### Problem details:
Report each line of the entries that contains the word "minuto", copied in full.

= = = = =

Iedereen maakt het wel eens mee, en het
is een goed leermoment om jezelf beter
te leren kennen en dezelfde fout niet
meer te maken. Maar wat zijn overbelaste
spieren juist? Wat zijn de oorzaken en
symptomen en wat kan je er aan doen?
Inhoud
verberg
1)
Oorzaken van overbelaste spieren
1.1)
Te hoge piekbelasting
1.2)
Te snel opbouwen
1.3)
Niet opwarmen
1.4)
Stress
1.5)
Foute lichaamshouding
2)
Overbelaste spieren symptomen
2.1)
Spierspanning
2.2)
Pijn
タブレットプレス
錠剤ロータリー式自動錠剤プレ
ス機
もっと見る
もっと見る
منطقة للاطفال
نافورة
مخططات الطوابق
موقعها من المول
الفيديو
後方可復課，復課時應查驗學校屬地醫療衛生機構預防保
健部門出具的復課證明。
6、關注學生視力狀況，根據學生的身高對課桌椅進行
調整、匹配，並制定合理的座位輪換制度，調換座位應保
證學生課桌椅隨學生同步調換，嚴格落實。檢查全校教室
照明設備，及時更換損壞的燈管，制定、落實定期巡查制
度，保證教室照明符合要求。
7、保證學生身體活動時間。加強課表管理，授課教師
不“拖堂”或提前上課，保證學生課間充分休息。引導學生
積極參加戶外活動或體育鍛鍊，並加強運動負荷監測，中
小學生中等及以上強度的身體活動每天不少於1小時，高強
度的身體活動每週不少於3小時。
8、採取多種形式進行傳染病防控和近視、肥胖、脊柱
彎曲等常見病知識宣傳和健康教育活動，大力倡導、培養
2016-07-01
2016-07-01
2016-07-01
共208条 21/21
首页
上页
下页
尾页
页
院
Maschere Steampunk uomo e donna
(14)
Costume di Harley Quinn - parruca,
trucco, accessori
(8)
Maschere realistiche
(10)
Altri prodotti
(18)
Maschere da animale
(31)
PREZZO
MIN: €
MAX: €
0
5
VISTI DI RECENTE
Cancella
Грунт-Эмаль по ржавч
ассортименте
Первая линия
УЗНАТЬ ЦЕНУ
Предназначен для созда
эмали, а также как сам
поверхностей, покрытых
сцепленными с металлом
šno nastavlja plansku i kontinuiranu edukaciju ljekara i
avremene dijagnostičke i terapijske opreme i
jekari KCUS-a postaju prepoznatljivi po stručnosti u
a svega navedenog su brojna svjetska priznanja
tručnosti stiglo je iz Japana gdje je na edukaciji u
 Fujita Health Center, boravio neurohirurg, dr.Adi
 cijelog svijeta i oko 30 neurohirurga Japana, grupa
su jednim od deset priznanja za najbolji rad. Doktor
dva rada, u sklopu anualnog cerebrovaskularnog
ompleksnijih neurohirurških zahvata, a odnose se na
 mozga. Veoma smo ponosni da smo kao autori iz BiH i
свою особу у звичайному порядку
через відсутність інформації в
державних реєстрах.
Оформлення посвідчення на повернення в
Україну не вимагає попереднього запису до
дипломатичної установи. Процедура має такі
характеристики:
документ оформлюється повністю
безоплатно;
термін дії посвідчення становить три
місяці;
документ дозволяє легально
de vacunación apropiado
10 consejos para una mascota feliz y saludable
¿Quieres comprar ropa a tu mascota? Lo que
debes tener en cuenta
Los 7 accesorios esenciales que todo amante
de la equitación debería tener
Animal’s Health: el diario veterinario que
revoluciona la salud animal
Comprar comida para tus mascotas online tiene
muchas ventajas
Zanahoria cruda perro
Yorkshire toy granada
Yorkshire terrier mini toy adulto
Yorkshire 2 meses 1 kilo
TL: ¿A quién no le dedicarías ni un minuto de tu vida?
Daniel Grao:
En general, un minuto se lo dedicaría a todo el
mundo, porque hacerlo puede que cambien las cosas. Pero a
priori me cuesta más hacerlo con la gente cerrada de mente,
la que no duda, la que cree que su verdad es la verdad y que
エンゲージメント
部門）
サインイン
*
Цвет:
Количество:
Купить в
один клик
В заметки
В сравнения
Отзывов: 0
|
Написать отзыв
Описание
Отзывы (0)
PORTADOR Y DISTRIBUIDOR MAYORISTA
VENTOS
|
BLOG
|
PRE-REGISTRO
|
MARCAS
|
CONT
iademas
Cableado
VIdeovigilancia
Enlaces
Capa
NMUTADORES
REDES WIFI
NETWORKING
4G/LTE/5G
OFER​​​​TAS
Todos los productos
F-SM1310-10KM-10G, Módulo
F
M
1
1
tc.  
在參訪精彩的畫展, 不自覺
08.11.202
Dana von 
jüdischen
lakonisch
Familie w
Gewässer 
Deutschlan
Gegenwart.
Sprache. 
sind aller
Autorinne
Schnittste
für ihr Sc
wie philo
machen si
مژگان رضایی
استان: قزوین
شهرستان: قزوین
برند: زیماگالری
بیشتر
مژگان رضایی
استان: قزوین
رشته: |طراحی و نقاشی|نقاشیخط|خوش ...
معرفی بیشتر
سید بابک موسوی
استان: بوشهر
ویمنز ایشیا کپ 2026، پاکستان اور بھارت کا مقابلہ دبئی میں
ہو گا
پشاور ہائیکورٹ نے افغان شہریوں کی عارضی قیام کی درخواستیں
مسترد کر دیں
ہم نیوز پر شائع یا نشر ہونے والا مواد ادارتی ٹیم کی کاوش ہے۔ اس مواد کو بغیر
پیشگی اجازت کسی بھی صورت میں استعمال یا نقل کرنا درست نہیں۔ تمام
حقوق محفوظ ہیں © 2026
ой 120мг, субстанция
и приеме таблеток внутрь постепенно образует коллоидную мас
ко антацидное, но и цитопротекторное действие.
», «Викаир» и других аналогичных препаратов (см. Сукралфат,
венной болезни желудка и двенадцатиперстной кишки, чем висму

= = = = =

### Reply to the task:
TL: ¿A quién no le dedicarías ni un minuto de tu vida?
En general, un minuto se lo dedicaría a todo el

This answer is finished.